U.S. Envoy Won't Pay London's Daily Car Toll
MICHELE NORRIS: The Mayor of London is in trouble again. The controversial Ken Livingstone has compared the U.S. Ambassador to Britain, Robert Tuttle, to a crook. The reason for this outburst? The refusal of the American Embassy in London to pay the so- called congestion charge, that's the fee that all drivers entering Central London must pay.
NPR's Rob Gifford reports.
ROB GIFFORD: Everyone in London knows Ken Livingstone likes what they call around here a little bit of argy bargy, the rough and tumble and shoot from the hip banter with politicians and journalists alike that livens up an otherwise very well greased political spin machine. Many say that's why he's been elected twice, because he's not quite on message. Known for years as Red Ken, for his role in the so-called Looney Left Wing Labor Party politics of the 1970's and 80's. On Monday night Livingstone hit the headlines by suggesting that the American Ambassador of the Court of St. James, businessman and Republican fundraiser, Robert Tuttle, should pay the $14 congestion charge like everybody else, and not "scive out of it like some chiseling little crook." Livingstone has been arguing with the U.S. Embassy since last year about this issue. The number two diplomat under Mr. Tuttle of the U.S. Embassy, David Johnson, was today, well, fairly diplomatic.
DAVID JOHNSON: The way we've approached this is not to dignify that kind of insult by responding to it. We don't want to encourage bad behavior, if you will, by responding to it.
GIFFORD: Johnson says the charge is a tax and that diplomats are immune from domestic taxes in their postings under the Vienna Convention on diplomatic relations. Livingstone says the charge, which is one of his flagship policies, is a road toll, which diplomats have to pay. The debate is complicated by the fact that more than 50 embassies in London, from Algeria through Germany to Zimbabwe do pay the charge. Livingstone's office would today not comment on the issue. His opponents, however, were only too happy to.
Angie Bray is Deputy Leader of the Conservative Party Group in the London Assembly.
ANGIE BRAY: I think a lot of us are very depressed and disappointed at this latest outburst from our Mayor of London.
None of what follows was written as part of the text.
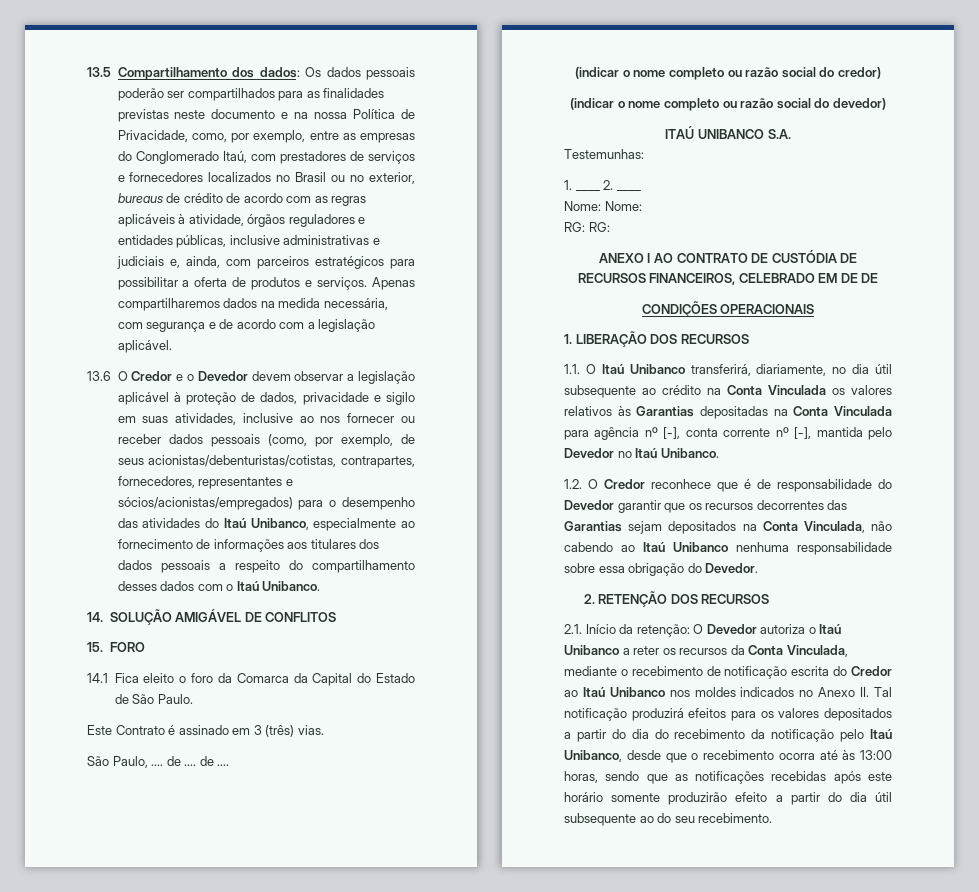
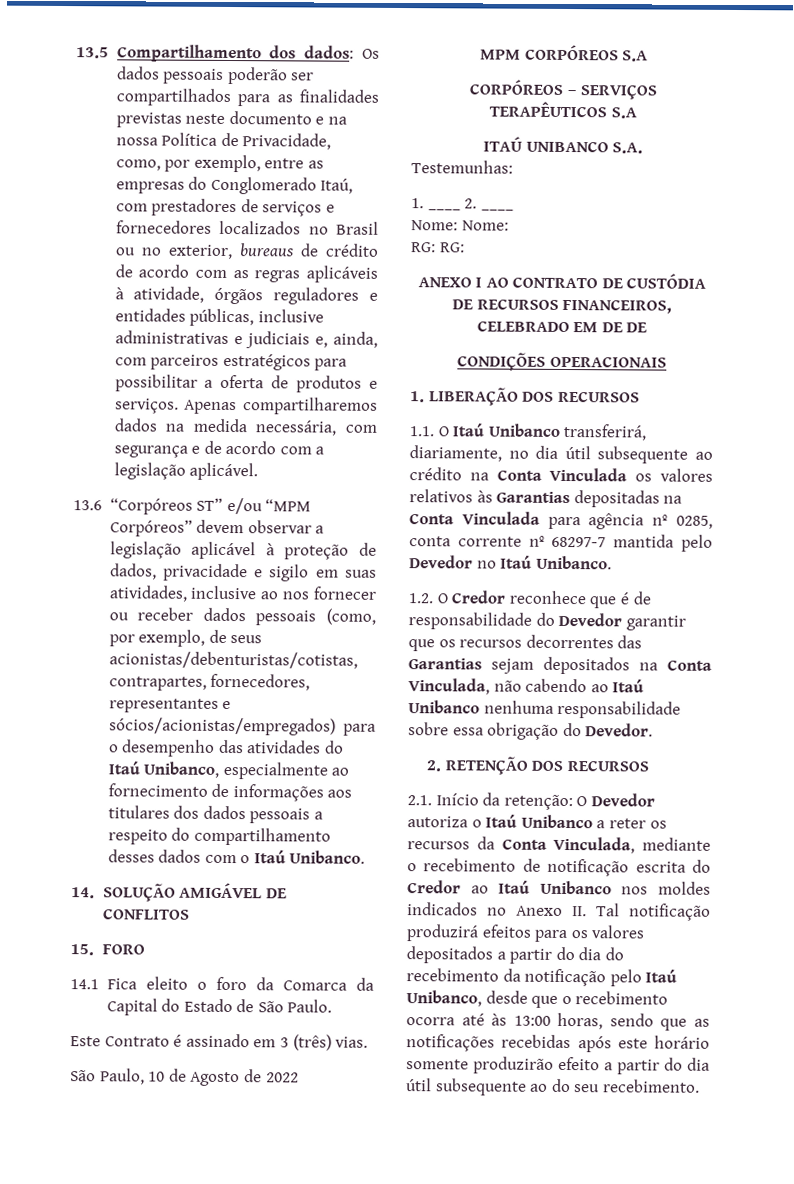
[117,371,248,381] O Credor e o Devedor -> [109,497,312,515] [109,519,193,537] “Corpóreos ST” e/ou “MPM Corpóreos”
[151,756,230,766] [575,67,881,80] [570,98,886,111] .... de .... de .... // (indicar o nome completo ou razão social do credor) // (indicar o nome completo ou razão social do devedor) -> [148,1068,299,1087] [479,44,649,62] [469,79,658,100] [489,101,637,119] 10 de Agosto de 2022 // MPM CORPÓREOS S.A // CORPÓREOS – SERVIÇOS TERAPÊUTICOS S.A
[663,427,681,439] [-], -> [676,515,713,529] 0285,
[794,427,812,439] [-], -> [551,536,607,548] 68297-7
The whole tone of his remarks is so damaging to the reputation of what is one of the world's greatest cities, and we think that Londoners must be just getting sick to death of the man who has been elected to represent them, being such an embarrassment frankly, that's what he is, an embarrassment.
GIFFORD: Livingstone's pugnacious streak, and especially his anti-Americanism, has been quite popular, especially on issues such as the war in Iraq, which he and many Britons fiercely oppose. In his comments on Monday he actually said when British troops are putting their lives on the line for American foreign policy, it would be quite nice if they, the American diplomats, paid the congestion charge.
But Livingstone was recently suspended from his job for four weeks after he compared a Jewish reporter on a London newspaper to a concentration camp guard and a German war criminal. The suspension has been postponed pending an appeal. Since then he's angered Jewish groups again saying two billionaire property developers involved in the redevelopment around London's 2012 Olympic site, should "Go back to Iran and try their luck with the Ayatollahs." Although the two in question are Indian born Iraqi Jews.
The consensus, in a completely unscientific poll of some London commuters tonight, including Keith Manship(ph) and Frankie Morris(ph), suggested that Red Ken had probably overstepped the mark this time.
KEITH MANSHIP: It's not a very nice thing to say, but I do believe the Ambassador should pay his congestion.
FRANKIE MORRIS: Mr. Livingstone is far too outspoken for his own good really, and should not be saying that publicly, but that's his nature.
GIFFORD: Rob Gifford NPR News London.